Any forward-looking statements speak only as of the date of this communication and are made based on management’s current beliefs and assumptions and on information currently available to Parent and Xxxxx, and the reader is cautioned not to rely on any forward-looking statements. Parent and Xxxxx do not undertake, and specifically decline, any obligation to update any such statements or to publicly announce the results of any revisions to
any such statements to reflect future events or developments, except as required by law.
Additional Information and Where to Find It
The tender offer for all of the outstanding shares of common stock of Xxxxx referenced in this document has not yet commenced. This document is for
informational purposes only and is neither an offer to purchase nor a solicitation of an offer to sell securities of Xxxxx, nor is it a substitute for the tender offer materials that Parent, Purchaser or Xxxxx will file with the SEC. The solicitation
and offer to buy the common stock of Xxxxx will only be made pursuant to an Offer to Purchase and related tender offer materials that Parent and Purchaser intend to file with the SEC. At the time the tender offer is commenced, Parent and Purchaser
will file with the SEC a Tender Offer Statement on Schedule TO, and thereafter Xxxxx will file a Solicitation/Recommendation Statement on Schedule 14D-9 with the SEC with respect to the tender offer. XXXXX’S STOCKHOLDERS AND OTHER INVESTORS ARE URGED
TO READ CAREFULLY THE TENDER OFFER MATERIALS (INCLUDING AN OFFER TO PURCHASE, A RELATED LETTER OF TRANSMITTAL AND CERTAIN OTHER TENDER OFFER DOCUMENTS) AND THE SOLICITATION/RECOMMENDATION STATEMENT ON SCHEDULE 14D-9 BECAUSE THEY WILL EACH CONTAIN
IMPORTANT INFORMATION THAT HOLDERS OF XXXXX SECURITIES AND OTHER INVESTORS SHOULD CONSIDER BEFORE MAKING ANY DECISION WITH RESPECT TO THE TENDER OFFER. The Offer to Purchase, the related Letter of Transmittal, certain other tender offer documents, as
well as the Solicitation/Recommendation Statement will be made available to all stockholders of Xxxxx at no expense to them and will also be made available for free at the SEC’s website at xxx.xxx.xxx. Additional copies may be obtained for free by
contacting either Parent or Xxxxx.

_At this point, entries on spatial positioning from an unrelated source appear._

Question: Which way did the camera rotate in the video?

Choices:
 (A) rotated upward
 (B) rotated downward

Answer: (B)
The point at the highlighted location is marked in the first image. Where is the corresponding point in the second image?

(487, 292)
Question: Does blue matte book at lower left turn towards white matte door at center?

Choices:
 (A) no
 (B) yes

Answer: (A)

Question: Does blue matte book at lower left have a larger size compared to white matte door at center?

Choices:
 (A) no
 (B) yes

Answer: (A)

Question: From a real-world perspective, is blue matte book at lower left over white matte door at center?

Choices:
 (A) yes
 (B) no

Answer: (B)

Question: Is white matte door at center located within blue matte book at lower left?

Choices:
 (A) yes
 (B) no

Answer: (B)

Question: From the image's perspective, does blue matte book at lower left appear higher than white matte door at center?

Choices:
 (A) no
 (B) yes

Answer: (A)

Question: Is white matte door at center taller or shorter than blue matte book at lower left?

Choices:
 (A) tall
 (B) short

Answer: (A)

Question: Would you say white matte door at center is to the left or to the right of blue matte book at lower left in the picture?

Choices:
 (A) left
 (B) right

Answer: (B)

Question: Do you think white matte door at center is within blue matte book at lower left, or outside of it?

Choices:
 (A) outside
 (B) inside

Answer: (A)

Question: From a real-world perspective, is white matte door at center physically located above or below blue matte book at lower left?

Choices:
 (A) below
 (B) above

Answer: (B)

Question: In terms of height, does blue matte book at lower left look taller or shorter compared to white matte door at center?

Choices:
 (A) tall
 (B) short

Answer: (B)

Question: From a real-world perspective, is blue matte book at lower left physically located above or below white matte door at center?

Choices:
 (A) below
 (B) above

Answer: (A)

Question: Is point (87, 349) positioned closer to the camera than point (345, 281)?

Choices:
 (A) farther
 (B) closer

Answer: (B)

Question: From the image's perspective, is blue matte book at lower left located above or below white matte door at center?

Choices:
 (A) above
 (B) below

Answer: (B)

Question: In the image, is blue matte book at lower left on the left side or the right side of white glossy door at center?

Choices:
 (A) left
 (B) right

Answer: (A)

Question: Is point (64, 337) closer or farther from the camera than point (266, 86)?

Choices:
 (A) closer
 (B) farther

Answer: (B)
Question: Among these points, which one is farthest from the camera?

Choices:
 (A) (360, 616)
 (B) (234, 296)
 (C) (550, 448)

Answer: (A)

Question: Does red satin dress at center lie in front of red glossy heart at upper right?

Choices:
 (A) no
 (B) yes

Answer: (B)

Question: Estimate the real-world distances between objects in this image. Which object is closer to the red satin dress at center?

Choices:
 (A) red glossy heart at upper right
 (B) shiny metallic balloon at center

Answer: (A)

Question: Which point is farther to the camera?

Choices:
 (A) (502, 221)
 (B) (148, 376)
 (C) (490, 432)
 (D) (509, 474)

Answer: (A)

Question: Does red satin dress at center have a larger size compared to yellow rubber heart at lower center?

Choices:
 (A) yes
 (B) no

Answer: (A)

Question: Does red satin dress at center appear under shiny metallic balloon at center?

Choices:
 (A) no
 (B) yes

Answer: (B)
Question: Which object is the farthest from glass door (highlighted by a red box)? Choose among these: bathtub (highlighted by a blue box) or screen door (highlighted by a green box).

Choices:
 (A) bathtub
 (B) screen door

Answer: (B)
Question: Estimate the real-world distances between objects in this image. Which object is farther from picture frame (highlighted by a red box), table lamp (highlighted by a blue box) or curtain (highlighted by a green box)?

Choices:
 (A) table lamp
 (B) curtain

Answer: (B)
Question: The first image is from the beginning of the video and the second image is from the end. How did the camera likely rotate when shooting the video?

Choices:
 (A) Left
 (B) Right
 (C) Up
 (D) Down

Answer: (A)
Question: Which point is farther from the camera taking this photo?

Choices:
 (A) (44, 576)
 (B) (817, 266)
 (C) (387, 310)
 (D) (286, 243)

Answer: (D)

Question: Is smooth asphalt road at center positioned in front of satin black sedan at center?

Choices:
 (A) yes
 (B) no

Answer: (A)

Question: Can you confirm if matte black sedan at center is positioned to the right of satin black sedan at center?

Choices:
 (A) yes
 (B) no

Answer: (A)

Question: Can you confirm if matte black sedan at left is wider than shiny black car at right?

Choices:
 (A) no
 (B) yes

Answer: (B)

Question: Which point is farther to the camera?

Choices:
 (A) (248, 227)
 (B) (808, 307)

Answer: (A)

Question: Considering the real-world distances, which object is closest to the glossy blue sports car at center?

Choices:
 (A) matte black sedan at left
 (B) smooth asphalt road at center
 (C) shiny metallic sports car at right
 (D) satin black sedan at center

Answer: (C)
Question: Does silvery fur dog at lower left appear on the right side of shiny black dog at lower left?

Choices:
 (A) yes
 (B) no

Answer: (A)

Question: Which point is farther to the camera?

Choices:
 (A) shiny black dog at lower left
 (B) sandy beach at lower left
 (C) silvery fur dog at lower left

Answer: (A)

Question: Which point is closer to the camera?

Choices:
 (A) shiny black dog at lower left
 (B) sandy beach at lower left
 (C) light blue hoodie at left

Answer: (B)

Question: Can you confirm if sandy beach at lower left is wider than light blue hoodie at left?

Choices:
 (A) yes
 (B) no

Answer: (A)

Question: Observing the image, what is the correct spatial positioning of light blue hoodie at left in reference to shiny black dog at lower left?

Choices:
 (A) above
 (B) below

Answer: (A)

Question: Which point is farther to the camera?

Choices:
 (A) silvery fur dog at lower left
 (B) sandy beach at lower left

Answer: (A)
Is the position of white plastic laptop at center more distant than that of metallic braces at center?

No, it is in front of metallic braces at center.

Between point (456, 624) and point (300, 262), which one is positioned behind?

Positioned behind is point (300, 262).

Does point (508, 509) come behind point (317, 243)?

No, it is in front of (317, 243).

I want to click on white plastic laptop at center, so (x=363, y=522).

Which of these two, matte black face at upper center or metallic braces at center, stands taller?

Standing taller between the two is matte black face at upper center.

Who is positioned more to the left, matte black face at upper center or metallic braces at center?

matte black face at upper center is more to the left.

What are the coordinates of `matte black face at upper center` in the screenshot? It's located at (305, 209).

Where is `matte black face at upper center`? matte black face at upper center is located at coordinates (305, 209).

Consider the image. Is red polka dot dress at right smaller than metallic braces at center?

Copies of the documents filed with the SEC by Xxxxx will be available free of charge on Xxxxx’s website at xxx.Xxxxxxxxxxxxxxxx.xxx or by contacting Xxxxx’s Investor Relations Department at
XxxxxxxxXxxxxxxxx@Xxxxxxxxxxxxxxxx.xxx or XX@Xxxxxxxxxxxxxxxx.xxx.
In addition to the Offer to Purchase, the related Letter of Transmittal and certain other tender offer documents, as well as the
Solicitation/Recommendation Statement, Xxxxx files annual, quarterly and current reports and other information with the SEC. Xxxxx’s filings with the SEC are also available to the public from commercial document-retrieval services and at the website
maintained by the SEC at xxxx://xxx.xxx.xxx.